The first model uses Xgray values only as input variables, the second uses the difference between Xgray and Xmedian (ie the highlights), the third uses a concatenation of Xgray and Xmedian, the fourth a concatenation of Xgray, Xmedian and the difference, and the fifth uses Xgray, Xmedian, mean shifted Xgray, mean shifted Xmedian and the difference between mean shifted Xgray and mean shifted Xmedian. OOB Estimates on the full dataset were in the 95-97% range, and 90-93% on a 25% held out test set. Here are the OOB estimates for each model.

Model 1: 0.924648786718
Model 2: 0.907407407407
Model 3: 0.92975734355
Model 4: 0.925287356322
Model 5: 0.932950191571

From the results, Model #5 performed the best. Random Forests can also provide an ordering of their input features by importance. This information can be used to retrain the classifier with only the top N features. I haven't tried this, but it may be worth trying out to see if results improve further. The top 5 features for each model was as follows.

Model 1 Top 5 Features: [60, 71, 61, 49, 50]
Model 2 Top 5 Features: [60, 57, 49, 46, 71]
Model 3 Top 5 Features: [181, 170, 60, 192, 61]
Model 4 Top 5 Features: [181, 192, 170, 60, 182]
Model 5 Top 5 Features: [181, 423, 412, 192, 60]

Finally, we plot the ROC (Reciever Operating Characteristic, basically a plot of False Positive Rate against True Positive Rate) curves for each of the 5 classifiers.
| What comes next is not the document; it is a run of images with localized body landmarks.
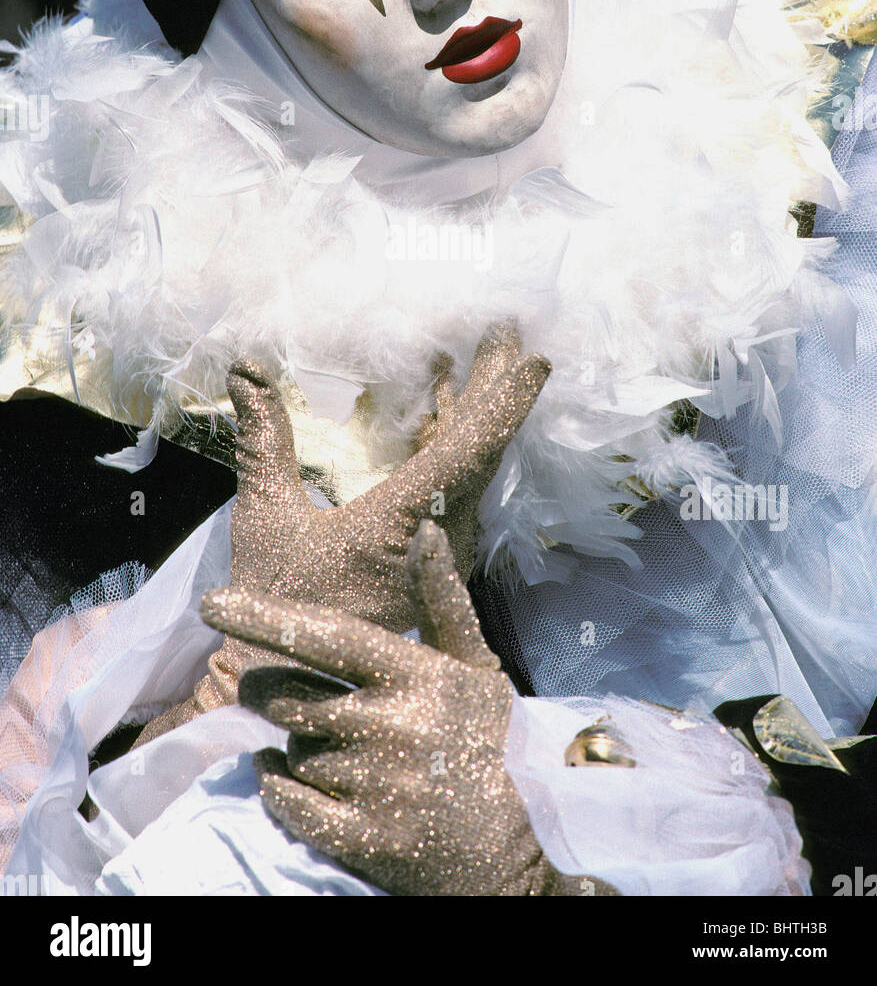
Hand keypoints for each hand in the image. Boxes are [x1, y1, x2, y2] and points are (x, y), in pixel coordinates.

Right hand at [134, 325, 548, 742]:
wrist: (295, 677)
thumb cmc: (278, 600)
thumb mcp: (266, 517)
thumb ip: (263, 443)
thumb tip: (246, 370)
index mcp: (403, 524)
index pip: (466, 453)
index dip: (501, 403)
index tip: (533, 358)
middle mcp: (438, 534)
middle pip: (481, 449)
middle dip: (496, 386)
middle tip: (505, 330)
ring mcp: (442, 545)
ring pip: (475, 464)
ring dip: (480, 407)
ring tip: (488, 350)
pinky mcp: (434, 549)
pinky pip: (458, 479)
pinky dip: (457, 434)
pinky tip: (449, 401)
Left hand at [200, 520, 616, 896]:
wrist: (525, 840)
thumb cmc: (494, 741)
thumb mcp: (475, 664)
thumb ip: (441, 598)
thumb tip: (428, 528)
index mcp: (415, 675)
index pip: (326, 636)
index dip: (267, 616)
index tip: (212, 601)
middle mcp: (391, 725)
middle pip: (290, 696)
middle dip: (265, 688)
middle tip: (265, 688)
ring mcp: (375, 784)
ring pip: (292, 749)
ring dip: (293, 743)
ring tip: (327, 745)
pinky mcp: (363, 837)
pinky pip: (289, 803)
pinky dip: (276, 787)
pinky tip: (282, 775)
The dotted line represents the baseline. Using the AUC (Area under the curve), Model 1 looks slightly better than Model 5. However, all the models look almost equally good, probably because it is a toy example.

Thats all I have for today. In the past, I hadn't looked at Random Forests too much because it is not that commonly used for text classification (although I suspect the reason for that may just be a historical preference for other methods).